Stevie Rae didn't so much as glance back at him. Erik was a tool. The Tulsa House of Night would be better without his weak butt dragging them down. The going was going to get really tough, and that meant the tough needed to get going--and the sissies needed to get gone. Just like John Wayne, it was time to rally the troops.
"And, hell no, it's not weird that my troops include a Raven Mocker," Stevie Rae muttered to herself as she hurried out to the parking lot and Z's Bug. "I'm not really gonna rally him. I'm just gonna get info from him. Again." Purposefully, she shut her mind to what had happened between her and Rephaim last time she'd "just needed information from him."
"Hey, Stevie Rae, you and me gotta--" Not pausing in her rush to the car, Stevie Rae held up a hand and cut Kramisha off. "Not now. I don't have time."
"I'm just sayin' that--"
"No!" Stevie Rae shouted her frustration at Kramisha, who stopped and stared at her.
"Whatever it is you want to be sayin' to me, it can keep. I don't like soundin' mean to you, but I have things I have to do and exactly two hours and five minutes until the sun comes up to do them in." Then she left Kramisha standing in her dust as she jogged the final few feet to the Bug, started it, put it into gear, and practically peeled out of the student parking lot. It took her exactly seven minutes to get to the Gilcrease grounds. She didn't drive the car up there. The ice storm had been cleaned up and the electric gate was working again, so everything was shut up tightly. Stevie Rae pulled the Bug off the side of the road behind a big tree. Automatically cloaking herself with the power she filtered from the earth, she went directly to the ramshackle mansion.

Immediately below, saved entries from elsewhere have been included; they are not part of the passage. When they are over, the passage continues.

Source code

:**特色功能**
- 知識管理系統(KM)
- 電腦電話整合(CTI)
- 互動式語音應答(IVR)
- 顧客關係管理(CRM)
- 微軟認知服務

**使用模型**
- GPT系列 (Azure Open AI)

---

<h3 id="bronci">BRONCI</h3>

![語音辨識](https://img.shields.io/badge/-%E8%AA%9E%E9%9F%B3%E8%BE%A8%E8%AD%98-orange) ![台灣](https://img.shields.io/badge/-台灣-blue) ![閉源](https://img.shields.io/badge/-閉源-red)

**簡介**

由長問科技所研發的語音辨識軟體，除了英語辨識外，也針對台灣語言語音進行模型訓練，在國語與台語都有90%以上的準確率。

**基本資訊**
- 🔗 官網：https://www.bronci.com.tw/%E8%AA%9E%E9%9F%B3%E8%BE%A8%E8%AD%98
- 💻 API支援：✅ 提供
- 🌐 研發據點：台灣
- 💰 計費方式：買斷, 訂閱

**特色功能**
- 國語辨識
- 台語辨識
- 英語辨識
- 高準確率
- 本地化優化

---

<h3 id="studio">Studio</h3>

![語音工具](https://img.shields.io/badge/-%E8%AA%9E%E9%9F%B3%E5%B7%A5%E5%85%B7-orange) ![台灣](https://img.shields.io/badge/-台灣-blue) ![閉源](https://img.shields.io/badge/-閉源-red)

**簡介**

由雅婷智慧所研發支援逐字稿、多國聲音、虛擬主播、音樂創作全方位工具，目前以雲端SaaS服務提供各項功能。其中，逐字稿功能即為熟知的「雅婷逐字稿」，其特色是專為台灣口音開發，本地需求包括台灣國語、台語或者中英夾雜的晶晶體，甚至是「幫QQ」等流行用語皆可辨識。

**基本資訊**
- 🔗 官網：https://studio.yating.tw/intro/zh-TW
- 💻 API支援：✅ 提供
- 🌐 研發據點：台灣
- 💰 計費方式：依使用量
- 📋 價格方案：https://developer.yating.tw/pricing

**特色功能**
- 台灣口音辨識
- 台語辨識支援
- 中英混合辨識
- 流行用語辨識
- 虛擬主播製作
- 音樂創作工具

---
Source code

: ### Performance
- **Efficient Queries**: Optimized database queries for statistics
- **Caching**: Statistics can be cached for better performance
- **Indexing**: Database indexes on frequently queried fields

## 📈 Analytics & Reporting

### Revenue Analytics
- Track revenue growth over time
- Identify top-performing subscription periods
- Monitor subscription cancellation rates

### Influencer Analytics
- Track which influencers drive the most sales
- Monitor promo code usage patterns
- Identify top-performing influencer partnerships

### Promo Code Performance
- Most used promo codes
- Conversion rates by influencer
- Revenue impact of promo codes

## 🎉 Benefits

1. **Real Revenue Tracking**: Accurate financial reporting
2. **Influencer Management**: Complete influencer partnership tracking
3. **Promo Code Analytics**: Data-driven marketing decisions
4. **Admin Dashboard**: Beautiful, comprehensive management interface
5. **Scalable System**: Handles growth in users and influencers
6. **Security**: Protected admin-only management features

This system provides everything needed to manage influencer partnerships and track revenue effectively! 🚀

The door was no problem. No one had bothered to relock it yet. Actually, as she made her way through the old house and up to the rooftop, she detected very little change from the last time she'd been there.
"Rephaim?" she called his name. Her voice sounded eerie and too loud in the cold, empty night. The door to the closet where he'd made his nest was open, but he wasn't crouched within. She went out onto the rooftop balcony. That, too, was empty. The entire place was deserted. But she'd known he wasn't here since she'd stepped onto the museum grounds. Had Rephaim been here she would have felt him, just like she'd felt him earlier when he'd been at the House of Night, watching her.
Their Imprint connected them--as long as it was there, unbroken, it would tie them together.
"Rephaim, where are you now?" she asked the silent sky. And then Stevie Rae's thoughts slowed and rearranged themselves, and she had the answer; she'd had it all along. All she'd had to do was to get her pride and her hurt and her anger out of the way and the answer was there, waiting. Their
Imprint connected them--as long as it was there, unbroken, it would tie them together. She didn't have to find him. Rephaim would find her.
Stevie Rae sat down in the middle of the roof and faced north. She drew a long, deep breath and let it out. With her next breath she concentrated on drawing in all of the scents of the earth surrounding her. She could smell the cold dampness of the winter-bare boughs, the crispness of the frozen ground, the richness of the Oklahoma sandstone that littered the grounds. Drawing the earth's strength with her breath, Stevie Rae said, "Find Rephaim. Tell him to come to me. Tell him I need him." Then she released the earth power with her exhalation. Had her eyes been open, Stevie Rae would have seen the green glow that hovered around her. She would have also seen that as it rushed off into the night to do her bidding, it was shadowed by a scarlet glow.